Toyota Ain't Kosha' - Part 2
Page 2.
Since we ended with a Paul Harvey-esque quote last week, I thought it only apropos that we open with one this week. Then, the circle will be complete. When I left you last week, I was but the learner.
Now I am the master.
But my master-hood pales like a 60’s Native American movie-extra, and one of the poorly paid movie-extras at that, next to the horrors that I have witnessed at the marketing hands of Toyota.
For those of you who haven’t heard of Toyota, and who can blame you, they were a small upstart Japanese car manufacturer. In the 70s and the 80s their smaller, more fuel-efficient, economical and longer-lasting cars were viewed as a minor threat by the Big Three in Detroit. But Americans, sensing that if they didn’t act in chorus would have most of their industry shifted off shore which would prompt a growing trade-deficit with other counties and a reliance on foriegn oil that might necessitate military intervention in the Middle East to protect our economic interests, banded together, and bought only products Made in the U.S.A. Fortunately, all those worries were for naught, and peace in the Middle East has reigned supreme.
Today, it’s hard to find a label or stamp that isn’t domestically produced.
But Toyota, with pluck and moxy that would impress even Charlton Heston, has launched a new add campaign. The question I have, though, is exactly what are they trying to say. For example, a few weeks ago, I was at my parents house and was able to actually watch cable television. One of the commercials I saw was this one from Toyota.
Now, I’ve been in marketing in one fashion or another for the past ten years. As I watched the aforementioned commercial, I was certain I knew what would occur. The hapless and helpless, clearly innocent of any wrong-doing piggy bank would triumph over the Toyota car, much as American altruism triumphed over foreign market self-interest pushes so many decades ago. The tag-line, when all was said and done, would read: “Toyota: Won’t break the piggy bank.”
But no!
Imagine my horror as the nearly defeated cabalistic cretin of a car (alliteration rules!) pulls out at miniature hammer!

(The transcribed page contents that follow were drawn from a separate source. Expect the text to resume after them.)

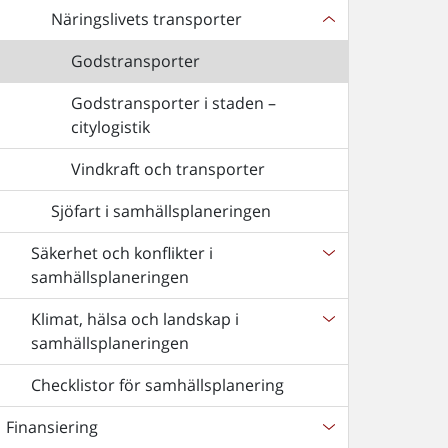
Näringslivets transporter
Godstransporter
Godstransporter i staden –
citylogistik
Vindkraft och transporter
Sjöfart i samhällsplaneringen
Säkerhet och konflikter i
samhällsplaneringen
Klimat, hälsa och landskap i
samhällsplaneringen
Checklistor för samhällsplanering
Finansiering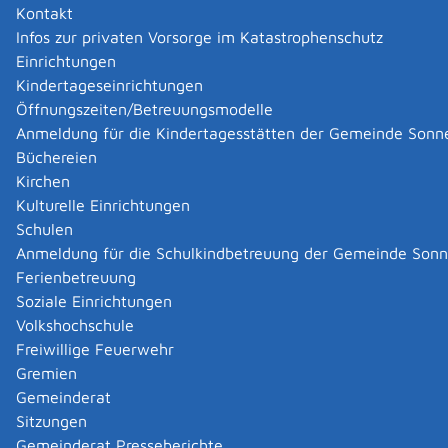
Kontakt
Die so erlangten Titel werden in der ganzen EU leichter
Infos zur privaten Vorsorge im Katastrophenschutz
anerkannt und vollstreckt.
Das gilt nicht für Dänemark.
Einrichtungen
Kindertageseinrichtungen
Zuständige Stelle
Öffnungszeiten/Betreuungsmodelle
Anmeldung für die Kindertagesstätten der Gemeinde Sonn
im EU-Ausland: das je nach Wohnsitzland des
Büchereien
Schuldners oder der Schuldnerin zuständige Gericht
Kirchen
in Deutschland (für Antragstellende mit Wohn-
Kulturelle Einrichtungen
und/oder Geschäftssitz in anderen EU-
Schulen
Mitgliedstaaten): das Amtsgericht, in dessen Bezirk
Anmeldung für die Schulkindbetreuung der Gemeinde Son
sich der Wohn- oder Geschäftssitz des Schuldners
Ferienbetreuung
oder der Schuldnerin befindet
Soziale Einrichtungen
Hinweis:
ausführliche Darstellung der
gerichtlichen
Volkshochschule
Zuständigkeit nach Gemeinschaftsrecht
Freiwillige Feuerwehr
Amtsgericht Reutlingen
Gremien
Gemeinderat
Leistungsdetails
Sitzungen
Gemeinderat Presseberichte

As we all know, miniature hammers have been the bane of ungulates down through the ages. Many a bitter war has been fought, with the loss of life amongst Sus scrofa domesticus and Malleus sapien.
Oh, the foolishness.
And so I screamed at my parents’ television much the same way that Anakin Skywalker screamed upon learning that all the script-writing budget went for CGI, and Keanu Reeves would be writing dialogue as a favor to Lucas. You can see his reaction caught on film at the end of Revenge of the Sith.
No, seriously. That's all Reeves, baby.
But, as so often is the case with my articles, I digress.
Within Totyota's commercial, not only does the inevitable happen, and sweet, innocent life is lost once more as the piggy banks falls before its fatal foe (mmmm, more alliteration) but the tagline made no sense whatsoever.
And so I must call upon loyal, patriotic, God-fearing and George W. Bush supporting Americans everywhere to stop the madness. Stop the horror. Stop Toyota.
Toyota ain’t Kosha will become our battle-cry.